L’art est la grâce salvatrice de cette bande dessinée, Larraz livrant des pages phénoménales. Les lieux et les décors sont inquiétants alors que le monde entier plonge dans l’obscurité. Même en 2024, la bande dessinée s’appuie sur les endroits les plus médiévaux du monde où une invasion de vampires pourrait convenir. Asgard et la Lettonie ont toujours adopté ces conceptions, tandis que certains endroits de New York présentent également une architecture gothique. Les Avengers et les héros sont tous superbes, et le voyage qu’ils ont vécu tout au long de l’événement est présent dans leurs costumes.
Les vampires ont un aspect monstrueux et leurs visages se tordent de rage furieuse et de faim vorace. À mesure que la véritable identité de Blade est connue, son moi physique commence à s’effondrer. De l’autre côté du monde, l’audience de Doctor Strange avec Doctor Doom met en scène un méchant qui a l’air tout aussi menaçant que Blade. Ses yeux sont presque toujours obscurcis par l’ombre, cachant ses véritables intentions. Mais il ne faut pas beaucoup d’intuition pour comprendre que le dirigeant letton a son propre jeu à jouer.
Les couleurs sont fascinantes. Même dans l’obscurité d’un monde sans soleil, Gracia essaie toujours de trouver de la lumière dans chaque panneau. Il peut s’agir d’une source magique ou de flammes provenant de torches allumées, mais cela ajoute de la beauté à l’horreur. Alors qu’un ancien temple atlante se détache de l’horizon de la ville de New York, la lueur violette et rouge qui en émane est époustouflante. En Latvérie, le vert de la cape de Doom entre brillamment en conflit avec le bleu, le rouge et l’or du Docteur Strange. Le lettrage est clair et facile à lire.
Blood Hunt #4 est trop décousu pour donner ses coups les plus puissants. L’idée de MacKay de diffuser l’événement à travers les livres affecte les problèmes individuels. L’art est excellent et les dialogues ont du mordant, mais le rythme et la structure de l’avant-dernier chapitre zappe toute son énergie. Le livre a boité, essayant d’être partout simultanément sans finalement aller nulle part. Essayer de suivre l’histoire nécessite de comprendre plusieurs livres, et même dans ce cas, le récit bégaie. Le problème s’intensifie dans les dernières pages, mais aucun lien émotionnel avec l’événement n’est déjà rompu.
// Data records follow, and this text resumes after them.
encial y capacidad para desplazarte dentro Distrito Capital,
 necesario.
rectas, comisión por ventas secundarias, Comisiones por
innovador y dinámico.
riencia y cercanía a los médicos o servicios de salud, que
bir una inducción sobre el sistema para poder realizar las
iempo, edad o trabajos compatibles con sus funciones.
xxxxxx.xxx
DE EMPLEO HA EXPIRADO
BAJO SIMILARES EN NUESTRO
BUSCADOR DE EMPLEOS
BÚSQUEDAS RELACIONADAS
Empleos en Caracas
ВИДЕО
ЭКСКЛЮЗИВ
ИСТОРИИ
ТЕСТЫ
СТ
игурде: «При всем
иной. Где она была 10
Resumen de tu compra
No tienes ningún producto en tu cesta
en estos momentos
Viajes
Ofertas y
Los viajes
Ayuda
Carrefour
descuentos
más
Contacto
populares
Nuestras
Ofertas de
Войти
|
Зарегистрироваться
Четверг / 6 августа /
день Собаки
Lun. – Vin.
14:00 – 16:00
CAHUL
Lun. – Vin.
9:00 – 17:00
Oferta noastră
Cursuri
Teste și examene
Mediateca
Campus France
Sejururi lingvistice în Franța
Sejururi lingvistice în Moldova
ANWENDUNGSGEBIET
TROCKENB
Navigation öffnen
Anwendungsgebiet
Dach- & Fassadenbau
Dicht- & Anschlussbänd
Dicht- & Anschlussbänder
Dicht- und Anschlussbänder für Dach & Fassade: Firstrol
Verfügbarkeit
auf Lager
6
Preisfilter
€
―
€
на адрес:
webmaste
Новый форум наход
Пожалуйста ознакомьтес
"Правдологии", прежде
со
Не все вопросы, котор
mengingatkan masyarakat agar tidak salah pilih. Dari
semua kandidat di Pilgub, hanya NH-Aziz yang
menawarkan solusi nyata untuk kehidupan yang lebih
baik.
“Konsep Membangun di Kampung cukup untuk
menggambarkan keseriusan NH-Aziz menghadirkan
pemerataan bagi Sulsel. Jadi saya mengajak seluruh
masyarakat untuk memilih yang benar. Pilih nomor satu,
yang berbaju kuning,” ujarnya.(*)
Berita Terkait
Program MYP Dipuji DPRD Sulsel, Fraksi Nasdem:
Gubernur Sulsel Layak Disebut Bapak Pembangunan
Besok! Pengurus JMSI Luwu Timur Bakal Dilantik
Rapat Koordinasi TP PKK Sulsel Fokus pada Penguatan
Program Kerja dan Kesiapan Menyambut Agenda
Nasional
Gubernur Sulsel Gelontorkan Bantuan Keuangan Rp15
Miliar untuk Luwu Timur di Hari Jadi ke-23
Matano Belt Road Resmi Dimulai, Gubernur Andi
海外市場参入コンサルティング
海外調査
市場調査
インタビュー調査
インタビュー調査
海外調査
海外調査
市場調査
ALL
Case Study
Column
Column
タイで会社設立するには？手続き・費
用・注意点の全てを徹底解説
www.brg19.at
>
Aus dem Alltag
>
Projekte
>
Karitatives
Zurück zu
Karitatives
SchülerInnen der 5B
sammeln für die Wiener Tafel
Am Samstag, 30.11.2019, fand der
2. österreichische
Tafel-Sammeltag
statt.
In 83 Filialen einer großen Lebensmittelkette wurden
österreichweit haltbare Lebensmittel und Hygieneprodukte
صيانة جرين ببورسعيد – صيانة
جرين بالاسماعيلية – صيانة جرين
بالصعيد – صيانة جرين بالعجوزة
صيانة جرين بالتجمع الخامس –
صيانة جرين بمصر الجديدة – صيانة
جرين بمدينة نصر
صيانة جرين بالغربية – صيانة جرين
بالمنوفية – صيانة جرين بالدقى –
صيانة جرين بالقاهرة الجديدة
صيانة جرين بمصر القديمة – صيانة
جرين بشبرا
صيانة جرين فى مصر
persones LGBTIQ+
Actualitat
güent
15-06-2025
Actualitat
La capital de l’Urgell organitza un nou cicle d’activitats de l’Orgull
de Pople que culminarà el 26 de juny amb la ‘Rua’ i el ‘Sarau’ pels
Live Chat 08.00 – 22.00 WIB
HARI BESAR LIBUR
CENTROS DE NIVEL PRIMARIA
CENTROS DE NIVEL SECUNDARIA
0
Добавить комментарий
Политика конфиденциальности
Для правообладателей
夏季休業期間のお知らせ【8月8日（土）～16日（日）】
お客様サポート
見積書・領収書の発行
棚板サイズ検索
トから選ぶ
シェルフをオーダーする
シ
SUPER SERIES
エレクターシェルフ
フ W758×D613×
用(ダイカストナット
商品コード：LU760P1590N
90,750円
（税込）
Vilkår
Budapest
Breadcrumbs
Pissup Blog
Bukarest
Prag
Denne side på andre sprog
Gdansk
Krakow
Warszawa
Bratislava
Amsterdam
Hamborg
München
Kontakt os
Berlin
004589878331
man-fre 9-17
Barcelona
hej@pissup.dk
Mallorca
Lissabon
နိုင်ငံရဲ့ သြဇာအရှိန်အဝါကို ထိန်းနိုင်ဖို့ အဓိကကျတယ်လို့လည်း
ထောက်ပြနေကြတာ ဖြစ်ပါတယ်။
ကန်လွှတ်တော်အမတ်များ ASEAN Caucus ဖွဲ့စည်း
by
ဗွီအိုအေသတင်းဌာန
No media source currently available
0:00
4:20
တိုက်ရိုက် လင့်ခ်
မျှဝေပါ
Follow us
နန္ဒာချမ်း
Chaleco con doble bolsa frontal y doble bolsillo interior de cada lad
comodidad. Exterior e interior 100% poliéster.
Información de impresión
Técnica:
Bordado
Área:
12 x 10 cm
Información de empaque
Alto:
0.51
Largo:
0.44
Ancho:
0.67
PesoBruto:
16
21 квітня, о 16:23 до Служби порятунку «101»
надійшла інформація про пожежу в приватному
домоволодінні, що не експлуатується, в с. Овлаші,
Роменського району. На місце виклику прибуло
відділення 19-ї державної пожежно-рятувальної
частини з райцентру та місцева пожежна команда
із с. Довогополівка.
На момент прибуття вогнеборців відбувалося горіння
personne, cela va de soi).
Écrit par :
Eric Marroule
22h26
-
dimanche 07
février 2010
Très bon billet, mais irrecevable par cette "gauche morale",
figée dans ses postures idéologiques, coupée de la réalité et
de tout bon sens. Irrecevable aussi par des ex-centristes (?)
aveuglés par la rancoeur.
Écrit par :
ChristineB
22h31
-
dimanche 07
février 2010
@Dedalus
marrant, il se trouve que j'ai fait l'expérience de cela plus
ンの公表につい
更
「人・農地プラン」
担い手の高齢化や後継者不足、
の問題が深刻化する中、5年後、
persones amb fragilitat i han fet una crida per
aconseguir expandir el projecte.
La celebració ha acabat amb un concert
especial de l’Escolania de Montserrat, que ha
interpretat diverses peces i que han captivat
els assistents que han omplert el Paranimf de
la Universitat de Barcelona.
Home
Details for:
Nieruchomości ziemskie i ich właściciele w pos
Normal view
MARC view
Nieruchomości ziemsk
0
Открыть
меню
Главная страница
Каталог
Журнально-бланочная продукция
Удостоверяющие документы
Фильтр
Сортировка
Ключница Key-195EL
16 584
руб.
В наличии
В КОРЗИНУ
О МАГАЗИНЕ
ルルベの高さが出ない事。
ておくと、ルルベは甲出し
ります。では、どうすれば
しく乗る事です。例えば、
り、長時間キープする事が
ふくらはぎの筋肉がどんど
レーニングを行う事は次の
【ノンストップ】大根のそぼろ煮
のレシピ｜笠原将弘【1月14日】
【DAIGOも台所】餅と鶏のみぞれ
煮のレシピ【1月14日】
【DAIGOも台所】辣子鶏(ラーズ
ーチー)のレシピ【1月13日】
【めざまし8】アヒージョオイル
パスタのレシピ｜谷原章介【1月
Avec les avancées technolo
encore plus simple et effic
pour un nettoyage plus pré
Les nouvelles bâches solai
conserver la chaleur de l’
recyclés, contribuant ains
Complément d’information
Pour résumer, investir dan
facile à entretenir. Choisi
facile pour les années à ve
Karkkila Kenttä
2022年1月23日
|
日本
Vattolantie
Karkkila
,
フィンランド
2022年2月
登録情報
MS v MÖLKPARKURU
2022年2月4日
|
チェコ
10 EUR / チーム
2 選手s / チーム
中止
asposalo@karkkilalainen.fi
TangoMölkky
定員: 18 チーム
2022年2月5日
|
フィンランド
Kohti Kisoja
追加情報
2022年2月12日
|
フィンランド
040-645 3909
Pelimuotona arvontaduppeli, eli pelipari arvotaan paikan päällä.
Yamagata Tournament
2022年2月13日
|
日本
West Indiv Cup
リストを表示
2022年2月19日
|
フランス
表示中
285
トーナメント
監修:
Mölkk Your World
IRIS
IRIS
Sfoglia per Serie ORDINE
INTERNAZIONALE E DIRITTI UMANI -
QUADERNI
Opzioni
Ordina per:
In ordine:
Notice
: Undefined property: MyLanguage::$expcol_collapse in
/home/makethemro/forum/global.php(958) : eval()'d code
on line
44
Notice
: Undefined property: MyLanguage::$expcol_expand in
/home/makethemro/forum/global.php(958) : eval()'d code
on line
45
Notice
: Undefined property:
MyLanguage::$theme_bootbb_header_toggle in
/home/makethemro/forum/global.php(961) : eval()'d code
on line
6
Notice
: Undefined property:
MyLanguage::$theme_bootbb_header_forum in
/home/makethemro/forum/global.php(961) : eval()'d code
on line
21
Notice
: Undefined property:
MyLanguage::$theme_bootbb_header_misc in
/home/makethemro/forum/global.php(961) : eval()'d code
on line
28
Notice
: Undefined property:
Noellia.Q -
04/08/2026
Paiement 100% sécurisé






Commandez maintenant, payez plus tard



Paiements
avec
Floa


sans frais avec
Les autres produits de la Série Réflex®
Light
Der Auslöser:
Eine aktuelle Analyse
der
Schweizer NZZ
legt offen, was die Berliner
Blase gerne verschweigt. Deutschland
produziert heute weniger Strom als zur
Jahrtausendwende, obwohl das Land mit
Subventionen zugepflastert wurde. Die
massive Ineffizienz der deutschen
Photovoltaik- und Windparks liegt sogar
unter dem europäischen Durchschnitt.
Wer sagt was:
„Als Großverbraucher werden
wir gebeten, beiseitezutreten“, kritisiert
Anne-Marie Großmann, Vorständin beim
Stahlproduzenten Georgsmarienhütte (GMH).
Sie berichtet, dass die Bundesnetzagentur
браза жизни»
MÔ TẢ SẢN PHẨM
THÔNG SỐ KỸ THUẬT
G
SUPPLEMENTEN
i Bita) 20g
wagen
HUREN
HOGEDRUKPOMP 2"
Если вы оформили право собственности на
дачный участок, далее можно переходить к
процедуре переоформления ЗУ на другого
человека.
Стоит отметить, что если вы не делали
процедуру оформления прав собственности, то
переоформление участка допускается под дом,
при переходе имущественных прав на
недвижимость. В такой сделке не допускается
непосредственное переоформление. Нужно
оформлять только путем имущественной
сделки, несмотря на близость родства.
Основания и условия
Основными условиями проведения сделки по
Blood Hunt #4 est disponible là où les bandes dessinées sont vendues.
Chasse au sang #4
TL;DR
Blood Hunt #4 est trop décousu pour donner ses coups les plus puissants. L’idée de MacKay de diffuser l’événement à travers les livres affecte les problèmes individuels. L’art est excellent et les dialogues ont du mordant, mais le rythme et la structure de l’avant-dernier chapitre zappe toute son énergie.